Problem to solve:
When a line in the material contains the word "Copyright", copy it.

Extracted records:

┌────────

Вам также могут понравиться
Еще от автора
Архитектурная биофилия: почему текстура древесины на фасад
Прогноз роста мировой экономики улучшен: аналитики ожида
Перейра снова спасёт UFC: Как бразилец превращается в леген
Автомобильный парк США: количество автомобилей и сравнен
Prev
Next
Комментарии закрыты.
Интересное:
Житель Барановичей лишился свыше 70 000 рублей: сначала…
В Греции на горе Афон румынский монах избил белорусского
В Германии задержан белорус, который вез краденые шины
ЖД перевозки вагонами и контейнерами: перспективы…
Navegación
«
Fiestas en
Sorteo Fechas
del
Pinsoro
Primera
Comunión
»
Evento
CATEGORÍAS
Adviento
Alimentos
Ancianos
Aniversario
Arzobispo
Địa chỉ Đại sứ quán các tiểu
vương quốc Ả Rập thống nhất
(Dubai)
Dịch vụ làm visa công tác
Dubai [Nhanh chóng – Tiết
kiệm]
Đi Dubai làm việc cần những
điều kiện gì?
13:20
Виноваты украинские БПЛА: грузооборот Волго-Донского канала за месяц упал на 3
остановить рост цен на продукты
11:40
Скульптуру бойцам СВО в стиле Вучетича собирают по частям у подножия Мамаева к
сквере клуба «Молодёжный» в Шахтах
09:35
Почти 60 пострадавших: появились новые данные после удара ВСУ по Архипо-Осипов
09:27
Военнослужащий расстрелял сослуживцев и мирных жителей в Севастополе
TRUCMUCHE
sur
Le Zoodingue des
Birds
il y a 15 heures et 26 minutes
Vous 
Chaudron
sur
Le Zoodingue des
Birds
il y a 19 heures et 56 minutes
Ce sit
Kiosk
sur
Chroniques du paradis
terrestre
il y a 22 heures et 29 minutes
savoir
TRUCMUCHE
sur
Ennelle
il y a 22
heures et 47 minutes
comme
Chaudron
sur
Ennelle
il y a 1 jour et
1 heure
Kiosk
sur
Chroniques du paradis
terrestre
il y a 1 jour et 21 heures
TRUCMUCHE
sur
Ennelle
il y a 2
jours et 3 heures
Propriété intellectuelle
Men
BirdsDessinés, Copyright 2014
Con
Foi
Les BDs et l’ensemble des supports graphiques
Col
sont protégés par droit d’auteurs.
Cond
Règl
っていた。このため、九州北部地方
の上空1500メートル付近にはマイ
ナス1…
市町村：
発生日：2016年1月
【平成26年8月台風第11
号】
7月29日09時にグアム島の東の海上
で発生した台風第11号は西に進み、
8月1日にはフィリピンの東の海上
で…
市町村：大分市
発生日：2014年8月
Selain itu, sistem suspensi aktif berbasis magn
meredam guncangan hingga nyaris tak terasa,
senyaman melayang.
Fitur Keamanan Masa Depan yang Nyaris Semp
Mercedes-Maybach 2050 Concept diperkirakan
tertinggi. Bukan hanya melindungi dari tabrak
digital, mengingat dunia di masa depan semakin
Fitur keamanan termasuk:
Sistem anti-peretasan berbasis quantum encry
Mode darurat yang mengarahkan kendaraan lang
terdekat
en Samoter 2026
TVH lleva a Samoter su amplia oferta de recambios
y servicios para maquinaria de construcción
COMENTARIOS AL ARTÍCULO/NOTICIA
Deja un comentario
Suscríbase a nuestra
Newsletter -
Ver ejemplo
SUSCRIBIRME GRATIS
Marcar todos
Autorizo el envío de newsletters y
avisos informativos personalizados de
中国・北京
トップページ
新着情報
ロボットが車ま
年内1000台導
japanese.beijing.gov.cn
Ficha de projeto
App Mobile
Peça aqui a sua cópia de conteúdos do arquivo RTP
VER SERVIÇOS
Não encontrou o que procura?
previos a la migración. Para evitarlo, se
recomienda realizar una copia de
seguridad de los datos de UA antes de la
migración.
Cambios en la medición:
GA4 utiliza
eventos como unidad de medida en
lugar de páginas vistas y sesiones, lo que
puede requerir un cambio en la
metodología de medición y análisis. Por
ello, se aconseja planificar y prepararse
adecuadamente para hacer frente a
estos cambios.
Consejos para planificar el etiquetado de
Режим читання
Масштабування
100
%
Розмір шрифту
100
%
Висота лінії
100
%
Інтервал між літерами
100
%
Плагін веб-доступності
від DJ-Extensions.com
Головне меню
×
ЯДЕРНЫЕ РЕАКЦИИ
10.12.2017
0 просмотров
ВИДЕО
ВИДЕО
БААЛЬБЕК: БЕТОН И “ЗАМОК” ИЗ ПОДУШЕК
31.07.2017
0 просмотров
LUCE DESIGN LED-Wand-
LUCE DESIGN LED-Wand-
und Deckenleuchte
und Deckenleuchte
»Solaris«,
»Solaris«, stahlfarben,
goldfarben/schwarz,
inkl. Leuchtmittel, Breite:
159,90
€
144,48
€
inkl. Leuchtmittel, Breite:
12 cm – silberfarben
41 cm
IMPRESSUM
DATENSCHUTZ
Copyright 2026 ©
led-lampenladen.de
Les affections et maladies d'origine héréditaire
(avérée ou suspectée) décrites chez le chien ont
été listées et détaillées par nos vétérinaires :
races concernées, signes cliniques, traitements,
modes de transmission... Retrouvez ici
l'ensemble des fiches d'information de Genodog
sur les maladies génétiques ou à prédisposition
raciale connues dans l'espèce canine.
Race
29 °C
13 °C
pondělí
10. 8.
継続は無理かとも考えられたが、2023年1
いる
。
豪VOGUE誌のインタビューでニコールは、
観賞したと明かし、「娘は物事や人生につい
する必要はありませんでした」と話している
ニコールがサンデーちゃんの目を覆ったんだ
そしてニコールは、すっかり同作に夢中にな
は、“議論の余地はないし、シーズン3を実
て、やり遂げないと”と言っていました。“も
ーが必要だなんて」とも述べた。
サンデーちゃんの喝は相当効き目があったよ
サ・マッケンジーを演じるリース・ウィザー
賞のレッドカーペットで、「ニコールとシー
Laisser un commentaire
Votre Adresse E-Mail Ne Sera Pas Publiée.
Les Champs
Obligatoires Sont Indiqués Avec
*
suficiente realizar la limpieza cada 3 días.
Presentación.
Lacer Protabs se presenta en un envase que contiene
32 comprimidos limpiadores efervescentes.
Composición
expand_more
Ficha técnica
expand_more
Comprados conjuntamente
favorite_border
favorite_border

└────────

Task output:
BirdsDessinés, Copyright 2014
Copyright 2026 ©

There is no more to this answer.